When using pre-built Docker images: Recall that if there is no explicit image "tag", then Docker defaults to using the image with the "latest" tag, which is implicitly the last build. Thus, if you are using an external Docker image (e.g. biocontainers/samtools) for one of your WDL tasks, then be sure to pick a specific tagged version so that it is not ambiguous, since latest can change over time.

When creating our own Docker images:

As mentioned in the local tools section, by default we use Github Actions to automatically build Docker images off the current repository state. The images are tagged with the github commit hash.

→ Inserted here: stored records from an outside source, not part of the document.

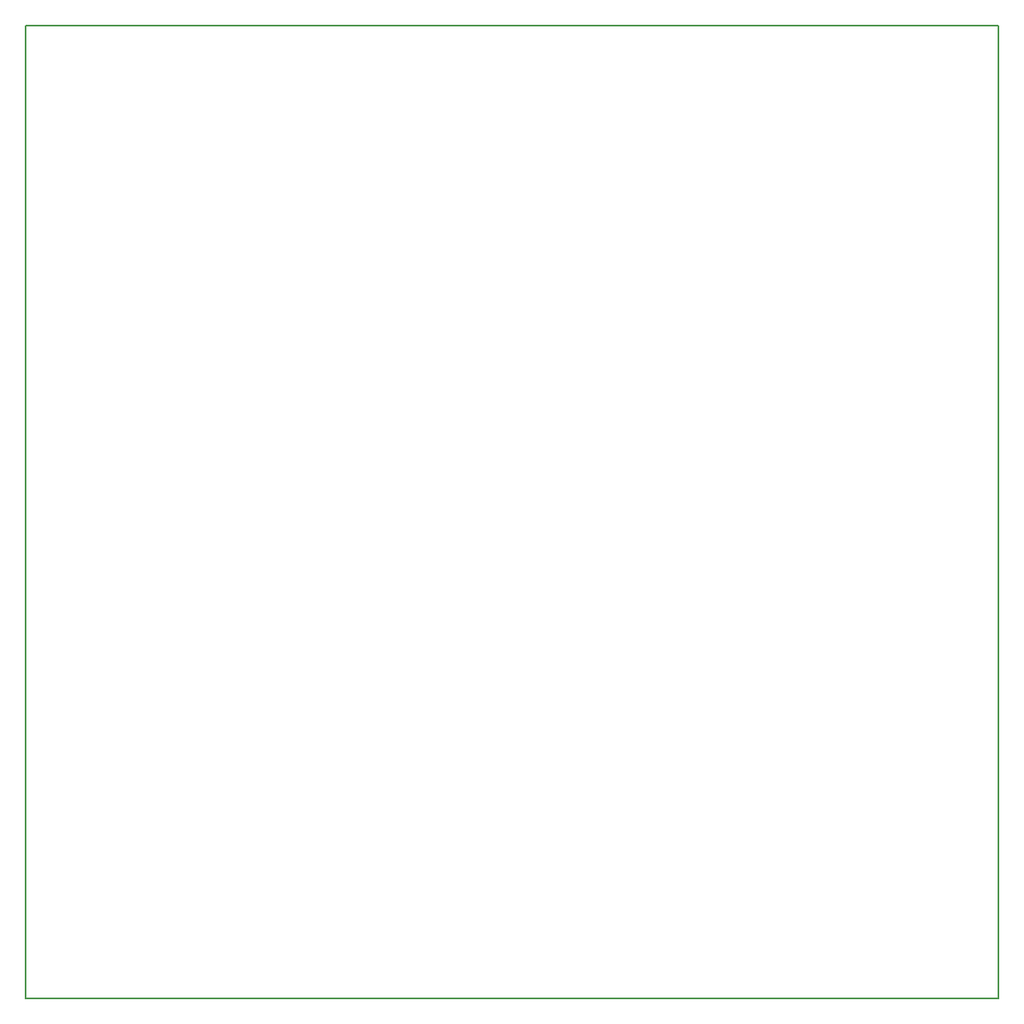
<source format=gbo>
G04 MADE WITH FRITZING*
G04 WWW.FRITZING.ORG*
G04 DOUBLE SIDED*
G04 HOLES PLATED*
G04 CONTOUR ON CENTER OF CONTOUR VECTOR*
%ASAXBY*%
%FSLAX23Y23*%
%MOIN*%
%OFA0B0*%
%SFA1.0B1.0*%
%ADD10R,3.937010X3.937010X3.921010X3.921010*%
%ADD11C,0.008000*%
%LNSILK0*%
G90*
G70*
G54D11*
X4Y3933D02*
X3933Y3933D01*
X3933Y4D01*
X4Y4D01*
X4Y3933D01*
D02*
G04 End of Silk0*
M02*
</source>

If you have configured WebMEV to use the Dockerhub repo by default, then just be sure to build/tag/push your images carefully. That is, if you use docker: "docker.io/myUser/foo:v1" in your WDL, you need to name+tag your image, e.g. docker build -t myUser/foo:v1.

When using a custom Docker image built directly by Github Actions, we have a bit of a "chicken or egg" problem when it comes to providing tagged Docker images in our WDL files. As configured, Github Actions tags the Docker image with the commit hash. However, we obviously can't know that hash up front and use it in our WDL file(s). Hence, we reference untagged images in the docker attribute as follows:

runtime {
    ...
    docker: "ghcr.io/web-mev/mev-hcl"
    ...
}

As part of the process of ingesting analysis tools into WebMEV, we modify that docker WDL attribute to attach a tag corresponding to the git commit. The process is roughly:

Parse all WDL files in the github repo and extract out all the runtime Docker images. This will be a set of strings.
For each Docker untagged "image string" (e.g. ghcr.io/someUser/foo):
- Get the current git commit (say, abc123) and append that (e.g. ghcr.io/someUser/foo:abc123)
- Search for that image. If it does not exist, fail the ingestion process. This effectively prevents untagged images from being used. For instance, if an untagged docker.io/biocontainers/samtools Docker image was specifed, the full, tagged image would be docker.io/biocontainers/samtools:abc123. There is a vanishingly small chance that our git repository's commit hash has a corresponding tag in thebiocontainers/samtools` library.
For each tagged "image string" (e.g. docker.io/biocontainers/samtools:v1.9-4-deb_cv1), simply search for it.

We note that this technically modifies the workflow relative to the github repository, so the WebMEV-internal version is not exactly the same. However, this difference is limited to the name of the Docker image. All other aspects of the analysis are able to be exactly recreated based on the repository.

Copying of static resources

If the static_inputs.json file is present, we expect that this file will be used for static items that are not dependent on user input. We could also put such items as default in the operation_spec.json file, but we instead choose to extract them out to this file.

At current, no tools use this feature, but this will be updated if necessary.